A federal lawsuit filed Friday in North Dakota leaves no state with a gay marriage ban without an active case challenging it.

Plaintiffs in the case are seven gay and lesbian couples who are being presented by Minneapolis attorney Josh Newville, who is also representing six couples in a lawsuit challenging South Dakota's marriage ban.

The suit, filed in U.S. District Court in Fargo, claims the state's restrictive marriage ban violates the 14th Amendment to the U.S. Constitution.

“The marriage bans inflict serious and irreparable harms upon same-sex couples and their children that cannot be explained by reference to any legitimate government interest,” the complaint states.

Seventy-three percent of voters in 2004 approved an amendment to the state's constitution defining marriage as “between a man and a woman.” The prohibition also appears in state statutes.

Carl Tobias, a constitutional law professor at the University of Richmond School of Law, told the AP that since North Dakota was the last state to jump into the fray, its case is not likely to reach the U.S. Supreme Court, where the issue is expected to be decided.

“It's symbolic, but sometimes symbolism is important, right? I think it has real, practical, actual effects on people nationwide and in North Dakota,” he said.

Evan Wolfson, president of Freedom to Marry, said that with all 31 state marriage bans facing at least one active marriage lawsuit, now was the time for the Supreme Court to take up the issue.

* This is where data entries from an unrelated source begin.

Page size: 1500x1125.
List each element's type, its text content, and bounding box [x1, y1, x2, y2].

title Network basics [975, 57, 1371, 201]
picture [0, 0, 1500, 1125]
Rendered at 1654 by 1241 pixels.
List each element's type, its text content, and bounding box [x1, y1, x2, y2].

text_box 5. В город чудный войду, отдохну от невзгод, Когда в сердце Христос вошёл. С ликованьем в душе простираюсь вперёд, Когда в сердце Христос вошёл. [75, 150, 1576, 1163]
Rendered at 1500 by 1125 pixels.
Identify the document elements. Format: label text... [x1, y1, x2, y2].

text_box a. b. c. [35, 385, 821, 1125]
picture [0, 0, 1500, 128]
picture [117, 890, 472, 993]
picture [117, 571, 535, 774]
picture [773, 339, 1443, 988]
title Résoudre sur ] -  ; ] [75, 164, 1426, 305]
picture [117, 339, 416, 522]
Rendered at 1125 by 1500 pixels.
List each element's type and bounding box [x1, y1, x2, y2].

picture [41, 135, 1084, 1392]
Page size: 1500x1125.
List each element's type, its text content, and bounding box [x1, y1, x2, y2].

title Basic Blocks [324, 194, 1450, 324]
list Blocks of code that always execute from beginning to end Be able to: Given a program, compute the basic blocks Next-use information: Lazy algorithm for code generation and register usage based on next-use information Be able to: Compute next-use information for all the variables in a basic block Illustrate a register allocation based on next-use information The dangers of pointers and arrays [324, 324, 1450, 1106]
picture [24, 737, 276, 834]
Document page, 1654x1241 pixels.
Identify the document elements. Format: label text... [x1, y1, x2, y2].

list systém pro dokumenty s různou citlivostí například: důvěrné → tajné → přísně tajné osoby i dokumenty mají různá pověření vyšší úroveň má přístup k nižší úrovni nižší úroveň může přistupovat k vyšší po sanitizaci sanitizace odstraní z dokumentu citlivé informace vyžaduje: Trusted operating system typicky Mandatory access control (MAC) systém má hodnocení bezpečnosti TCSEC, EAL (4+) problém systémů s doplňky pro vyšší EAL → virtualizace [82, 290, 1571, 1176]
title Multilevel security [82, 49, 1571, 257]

“With today's addition of North Dakota, courts in every state are considering a freedom to marry case – 70-plus cases in total. With 50% of Americans believing the freedom to marry is a constitutional right, and a strong majority supporting marriage for gay couples, it's time the Supreme Court bring resolution nationwide. The time is now to get on the right side of history,” Wolfson said in a statement.